TASK REQUIREMENTS: Reproduce verbatim everything from the line containing "Which series changed" down to the end of the records, omitting the picture lines.

--- START ---

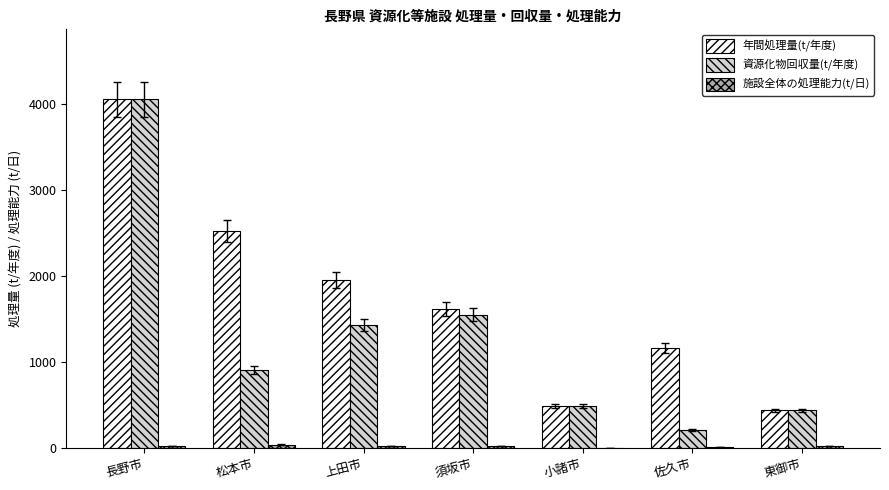

What is the sum of all 資源化物回収量(t/年度) values?

9089.0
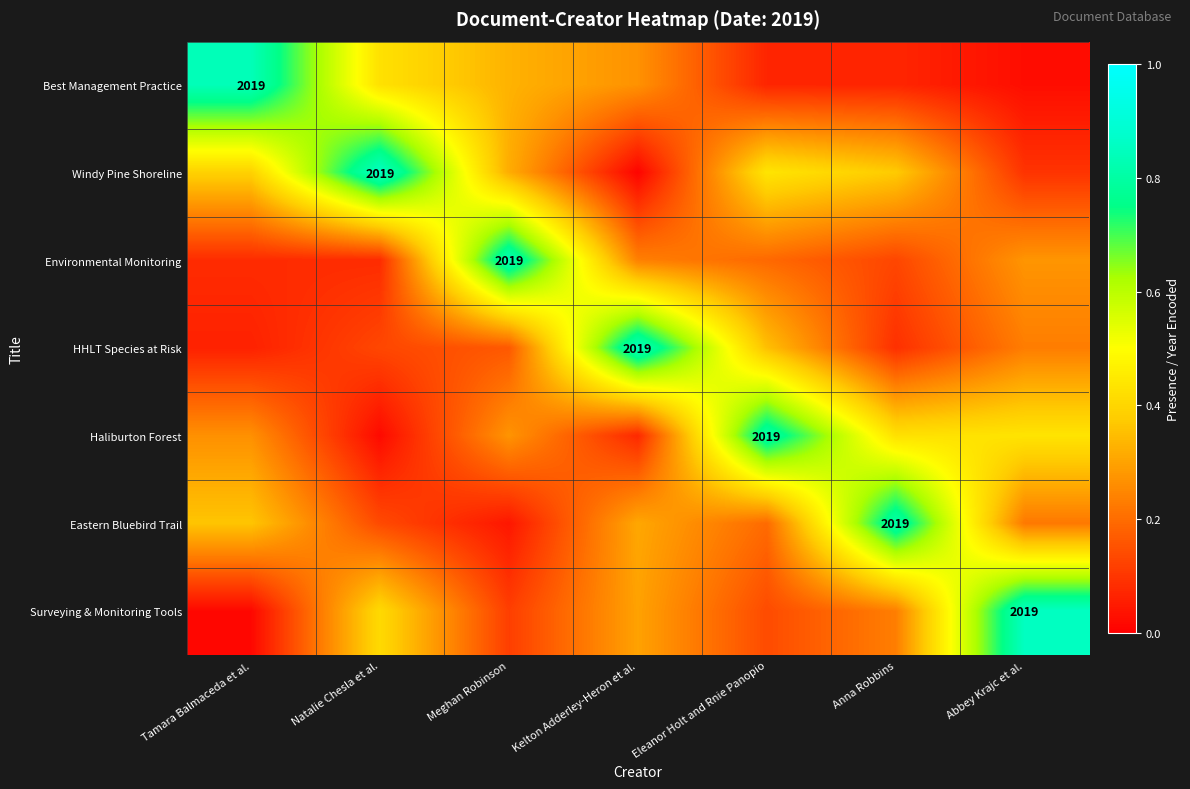

What is the maximum value for HHLT Species at Risk?

0.8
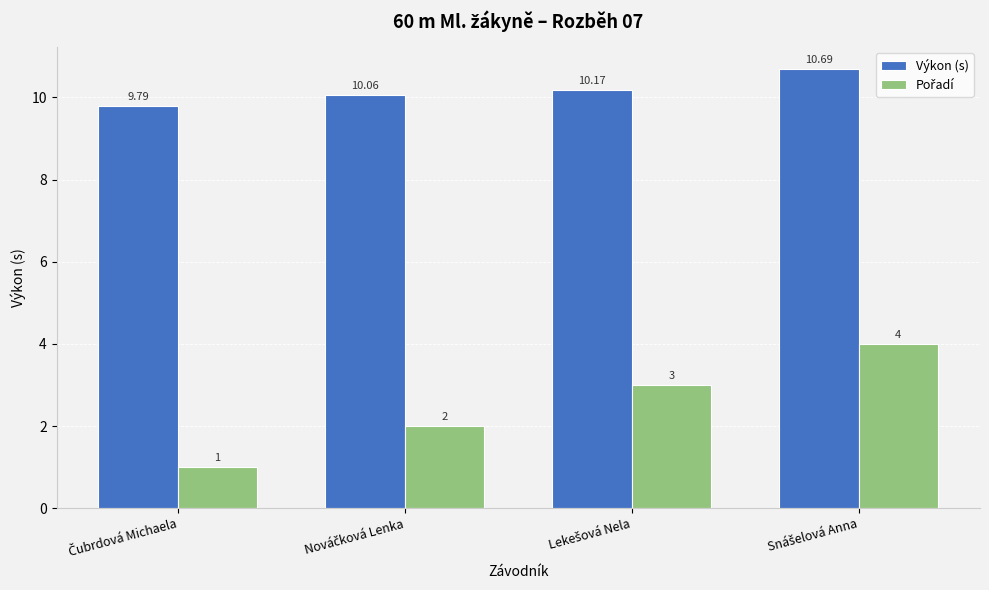

Which series has the largest total across all categories?

Výkon (s)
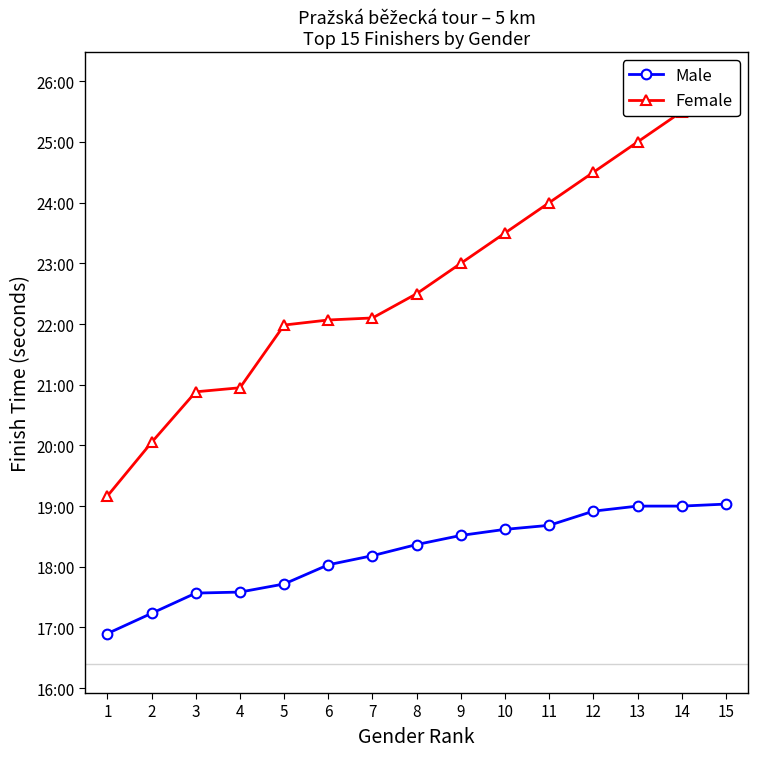

What is the sum of all Male values?

16401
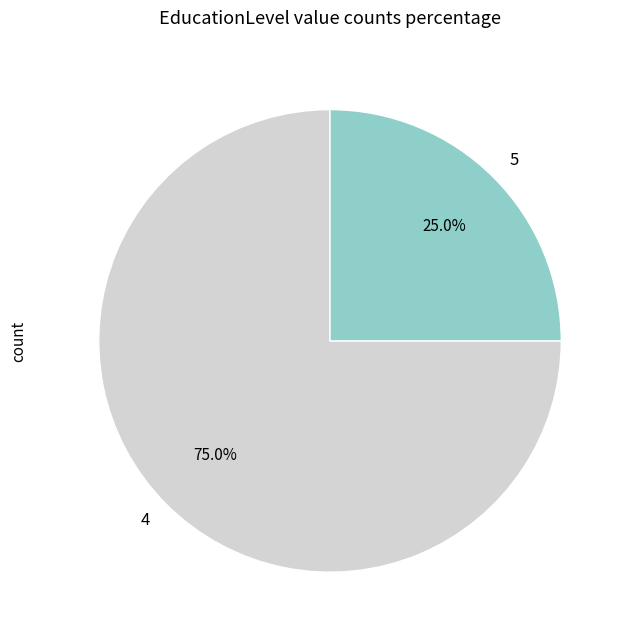

Is 4 the majority of the pie?

Yes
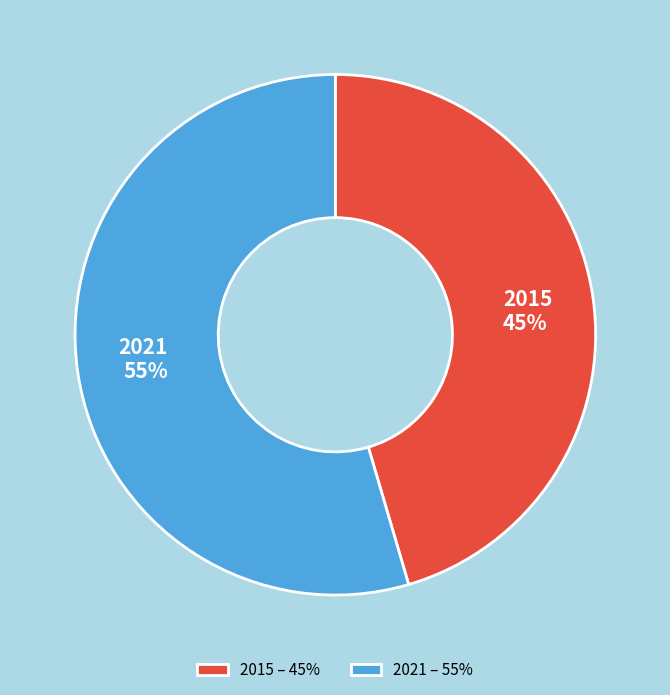

Rank the categories by value from highest to lowest.

2021, 2015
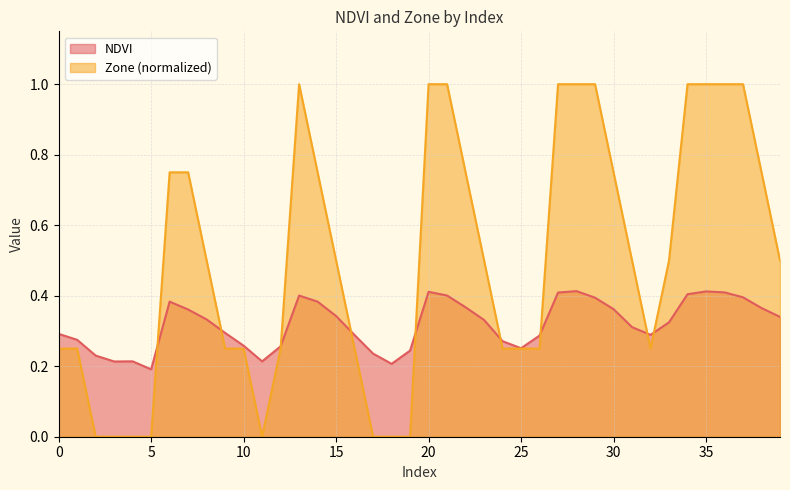

Which series changed the most between 2 and 34?

Zone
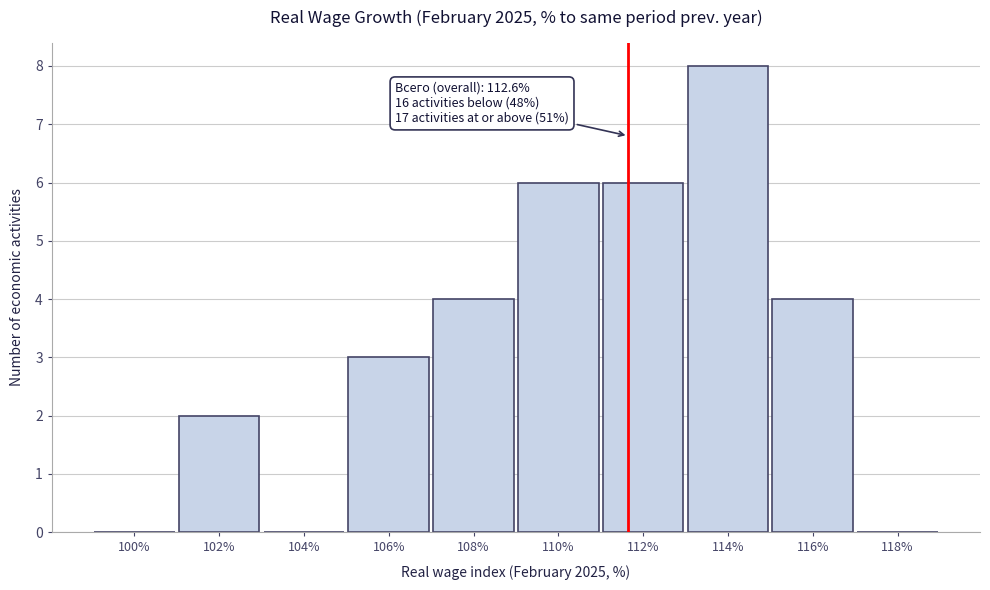

Reading left to right, transcribe all the data shown in this chart.

100%=0	102%=2	104%=0	106%=3	108%=4	110%=6	112%=6	114%=8	116%=4	118%=0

--- END ---

WRITTEN RESPONSE:
Which series changed the most between 2 and 34?

Zone

Reading left to right, transcribe all the data shown in this chart.

100%=0	102%=2	104%=0	106%=3	108%=4	110%=6	112%=6	114%=8	116%=4	118%=0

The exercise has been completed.